-- Start Provided text --
Roméo et Juliette: PG-13

Trigger & Content Warning: Parents Strongly Cautioned. Some Material May Be Inappropriate For Children Under 13. According to the film classification rating guidelines, this production is rated PG-13 for depictions of mature content, adult themes, sensuality, violence, suicide, and drug and alcohol use. This production contains choreographed fighting with knives, murder, self-harm, and artificial blood use. Please take care of your mental and emotional wellbeing while engaging with this performance. If you find yourself struggling, please feel free to leave the auditorium at any time.

Adult Content in Roméo et Juliette

Please note we are still staging and this list is subject to change.

Sexuality 

General Note: throughout the opera, Roméo and Juliette hold hands, caress, and kiss.

Act I

    • Capulet and the chorus make a stylized gesture: swirling hand around a pile of gold glitter (glued) on a mirror, then lifting their hand in the air as they inhale. This happens at the top and end of Act I.

    • Chorus choreography: swaying hips, embracing other choristers, caressing other choristers. Groupings include both heterosexual and same-sex partners. 

    • In Mercutio’s Mab aria, Benvolio and Stéphano find a deflated blow-up doll under the stairs. They blow it up and make it dance around. Mercutio blindfolds Roméo with a bandana, and when he sings about the virgin kissing for the first time, Benvolio and Stéphano bring the doll forward as blindfolded Roméo puckers up. They make it caress Roméo’s cheek. Mercutio tears away the blindfold and Roméo gets startled when he sees the doll in place of the pretty woman he was imagining. Benvolio and Stéphano resume making the doll dance around until the end of the aria, when Mercutio snatches it and throws it back under the stairs.
-- End Provided text --
-- Start Data extract --
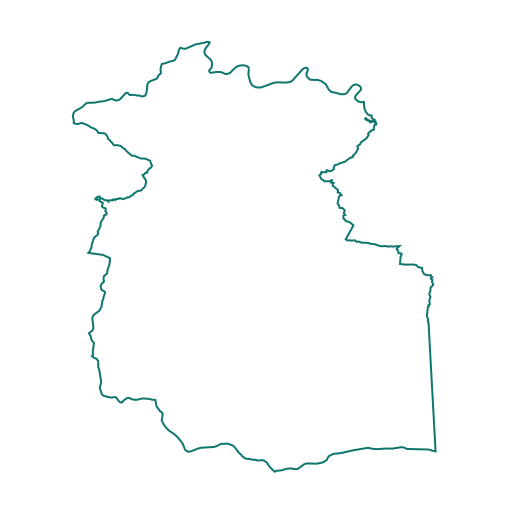 Trujillo, Valle del Cauca, Colombia (Equal Earth projection), rotated 267°
{"feature_id": "7082276B51151260265899", "entity_name": "Trujillo", "entity_type": "district", "adm_level": 2, "iso_a3": "COL", "parent_name": "Colombia", "parent_adm1": "Valle del Cauca", "projection": "equal_earth", "projection_center": [-76.307, 4.233], "detail": "fine", "context": "isolated", "style": "outline", "palette": "teal", "viewbox_px": 512, "rotation_deg": 267, "n_neighbors": 0, "source": "geoboundaries", "source_scale": "gbopen_adm2", "svg_char_len": 6052}
<svg xmlns="http://www.w3.org/2000/svg" viewBox="0 0 512 512"><g transform="rotate(267 256 256)"><path d="M429.6,301.9L428.0,299.4L427.6,294.5L428.4,285.8L427.6,281.6L424.1,270.0L424.2,266.5L424.7,264.2L426.7,261.0L430.3,259.3L437.4,257.9L441.7,258.5L444.7,258.5L446.1,256.8L447.1,253.9L447.1,250.2L446.2,246.8L442.8,242.4L440.3,239.9L439.2,236.3L439.4,234.9L441.3,231.4L441.6,229.6L441.9,227.4L441.3,220.3L442.3,219.2L443.6,218.9L446.7,221.6L450.6,222.3L452.6,221.9L454.8,220.7L459.4,216.0L462.5,215.0L465.8,216.3L469.0,219.2L471.6,220.9L472.1,220.5L472.4,218.1L471.7,215.3L470.5,206.8L466.6,196.4L466.8,194.2L468.0,191.4L466.0,189.9L462.1,188.7L456.3,185.5L455.5,184.4L454.6,180.0L453.2,175.3L452.9,172.5L452.4,171.8L448.2,170.5L443.3,170.5L441.6,168.2L438.3,166.3L436.3,160.1L435.3,158.1L434.4,157.2L432.4,156.3L428.7,156.0L424.2,154.9L422.0,153.7L421.4,152.0L421.4,150.7L421.6,149.3L422.4,148.1L422.4,145.9L423.3,142.8L423.4,138.3L425.2,136.8L425.8,135.6L425.5,134.5L419.6,128.3L418.6,126.3L418.7,123.8L420.5,120.2L418.5,112.0L418.3,107.3L417.6,103.1L417.8,95.6L417.3,94.3L414.1,90.7L409.9,82.6L408.2,81.2L404.7,80.4L400.9,81.2L398.2,80.9L397.0,84.5L398.0,89.0L396.5,92.6L394.6,96.1L393.2,97.6L392.0,100.5L390.8,102.4L389.7,103.6L387.0,105.2L386.7,109.8L386.0,111.8L383.1,113.9L380.7,114.4L379.3,116.1L378.0,116.7L377.1,117.9L374.0,119.9L374.0,123.0L372.8,127.2L371.9,127.7L370.3,129.4L369.6,130.8L367.7,132.0L362.7,137.2L362.5,139.7L359.5,145.6L359.0,150.6L357.0,154.6L356.4,155.4L353.6,155.9L351.8,157.0L350.2,156.1L348.1,153.4L345.6,151.5L345.0,150.5L344.8,150.9L344.4,149.5L343.4,148.7L342.8,147.0L339.8,148.4L338.9,149.4L335.7,150.2L332.0,149.1L330.3,148.0L329.5,146.6L327.3,144.5L327.2,141.9L326.7,140.6L324.4,136.8L323.2,136.1L322.7,134.4L321.2,132.4L321.4,130.7L320.5,129.2L319.8,126.3L320.9,122.7L320.3,121.9L320.1,119.3L319.3,118.4L320.0,117.4L319.1,116.0L319.7,115.7L319.2,114.7L319.2,111.8L318.1,111.6L319.2,110.3L320.1,107.1L321.6,105.3L321.5,104.3L322.5,103.1L323.5,103.1L323.7,102.6L323.1,100.3L322.3,99.9L322.1,98.9L321.2,98.5L320.4,99.8L320.7,101.5L320.2,102.9L319.0,102.7L317.1,105.8L313.8,104.8L312.5,105.6L311.4,108.2L310.6,108.5L308.6,107.9L307.1,109.0L305.8,109.1L305.2,108.6L305.0,107.1L304.4,106.3L302.1,105.9L298.1,102.9L293.8,102.2L288.4,99.1L286.6,99.7L285.5,98.8L282.8,95.3L276.3,92.6L273.7,92.3L270.2,90.8L267.9,88.8L265.1,103.2L261.5,110.1L255.5,109.3L249.5,106.9L246.4,106.4L243.7,103.0L240.8,102.5L238.5,102.9L236.5,100.6L234.3,99.2L230.9,99.6L230.1,100.2L228.3,103.1L227.5,103.5L223.2,101.7L220.8,101.2L218.9,100.1L213.2,99.0L209.6,96.7L205.7,90.9L204.1,89.8L201.5,89.2L194.5,89.9L191.8,89.6L190.1,88.7L188.0,85.5L187.3,85.2L185.2,86.5L180.5,87.5L177.6,89.6L169.1,88.0L165.7,88.0L164.7,86.9L162.7,89.1L161.7,91.4L159.3,92.9L153.3,92.7L150.3,93.5L138.5,94.8L132.2,93.1L126.0,94.9L124.5,96.3L122.8,101.2L122.2,104.3L122.5,107.5L122.1,108.9L117.8,111.7L116.7,113.4L117.1,114.9L118.6,116.1L121.1,120.2L121.0,121.6L119.3,125.0L118.7,127.5L118.7,130.1L119.6,134.3L119.6,135.9L118.9,142.0L117.9,144.8L117.6,147.9L110.9,148.9L105.9,152.2L104.6,153.9L102.9,154.6L96.8,153.2L93.0,154.8L89.3,157.2L86.5,159.7L81.9,165.5L79.0,168.4L72.6,172.9L66.4,175.0L64.8,176.6L64.1,178.3L64.4,181.1L66.6,187.5L67.4,191.1L67.5,204.1L68.1,206.5L70.2,211.3L70.1,217.9L67.8,223.2L66.0,224.9L60.0,228.9L58.9,230.3L56.8,231.7L54.7,234.4L53.8,236.3L53.6,239.2L52.6,242.5L52.5,244.8L51.7,247.0L51.8,251.7L51.5,252.9L49.5,255.7L44.2,259.0L39.6,263.4L40.4,265.0L40.6,270.0L42.0,276.0L42.0,280.6L41.1,283.1L41.2,286.6L45.6,293.3L46.2,296.1L45.4,305.8L46.4,311.9L48.3,315.7L52.2,318.1L54.3,322.8L54.7,330.3L56.8,342.3L58.4,355.9L58.4,358.8L57.5,361.3L56.8,367.0L56.9,376.6L56.5,382.3L57.5,391.4L56.8,394.1L55.4,396.6L53.8,417.4L53.2,419.9L52.2,421.9L52.2,423.4L51.5,425.1L179.7,424.8L182.0,424.2L182.3,424.6L183.7,424.6L186.9,423.5L195.6,424.8L196.5,425.9L197.6,425.4L198.6,427.1L202.4,426.7L206.1,428.1L208.5,427.1L209.7,427.2L211.3,428.1L215.6,428.8L216.8,430.5L218.3,431.6L220.8,430.4L222.9,430.9L224.1,429.4L224.9,429.6L225.6,431.0L226.7,429.8L227.6,429.7L227.9,425.7L229.1,423.0L231.9,421.4L235.3,421.2L236.5,417.3L238.5,415.6L239.3,412.7L239.5,405.2L240.5,399.4L247.5,400.3L250.3,401.7L251.2,400.6L251.3,398.4L253.7,398.2L255.4,396.8L256.1,397.0L258.4,399.8L258.3,392.9L258.7,391.1L258.4,388.7L259.2,386.1L259.1,382.0L260.2,378.2L261.3,376.3L262.1,371.4L263.2,368.6L263.8,362.2L265.1,359.1L264.9,356.8L266.3,355.9L266.5,355.3L266.3,352.2L266.9,350.1L266.6,348.5L267.9,346.5L281.5,354.9L284.5,351.8L285.6,349.7L286.1,347.6L287.9,346.5L288.8,345.3L291.6,345.3L292.3,346.0L292.3,347.1L294.5,345.9L296.4,347.0L297.1,347.0L299.3,344.8L299.7,341.9L302.4,341.5L304.0,340.2L311.2,342.2L312.0,342.9L312.2,344.6L314.2,343.3L315.4,340.9L317.4,341.4L322.3,336.3L323.6,336.4L324.9,337.3L325.3,335.0L327.7,335.8L327.8,335.2L326.8,334.0L327.0,328.1L328.2,327.4L329.2,325.4L333.3,323.5L334.6,325.6L336.1,325.4L336.6,325.8L336.0,328.5L336.0,330.6L337.7,330.7L338.0,331.2L336.7,333.8L337.2,336.1L338.9,338.4L340.9,338.3L342.8,339.9L343.1,342.4L344.3,344.8L345.3,349.4L349.0,354.9L349.8,357.9L350.9,357.9L353.8,361.1L358.1,363.7L359.8,362.9L360.4,363.0L362.2,365.9L363.9,366.6L367.5,372.2L370.8,374.8L372.2,374.3L374.3,376.4L374.5,377.4L375.4,377.9L376.0,380.4L377.2,380.2L380.2,381.1L380.6,381.3L381.0,382.9L382.1,383.2L382.9,381.9L383.8,382.3L384.1,378.3L383.4,377.1L384.6,376.3L386.4,372.9L387.4,372.2L387.9,372.7L387.8,373.2L387.1,373.3L385.6,375.6L384.7,377.8L384.2,381.1L384.6,381.2L384.5,381.9L385.9,381.6L386.3,380.2L387.6,378.8L390.3,378.8L390.7,376.5L391.6,375.0L394.5,373.1L397.5,372.0L404.4,371.7L404.0,369.7L404.3,368.0L405.2,365.8L407.7,363.4L409.5,363.2L410.8,363.9L416.7,369.6L418.9,369.5L419.9,368.8L421.8,366.2L422.1,363.6L421.3,361.8L420.0,360.2L414.3,355.5L413.0,353.1L413.0,350.1L413.4,348.0L414.5,345.3L415.9,339.7L418.3,337.4L423.7,334.8L427.4,330.2L428.6,326.8L429.0,320.4L429.8,318.5L433.0,316.0L435.6,316.0L439.4,317.7L441.1,317.0L441.5,315.6L440.9,313.5L439.5,311.7L429.6,301.9Z" fill="none" stroke="#0f766e" stroke-width="2"/></g></svg>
-- End Data extract --
From the content advisory for Roméo et Juliette, reproduce the passage starting with "Trigger & Content" and going on through "at any time.".

Trigger & Content Warning: Parents Strongly Cautioned. Some Material May Be Inappropriate For Children Under 13. According to the film classification rating guidelines, this production is rated PG-13 for depictions of mature content, adult themes, sensuality, violence, suicide, and drug and alcohol use. This production contains choreographed fighting with knives, murder, self-harm, and artificial blood use. Please take care of your mental and emotional wellbeing while engaging with this performance. If you find yourself struggling, please feel free to leave the auditorium at any time.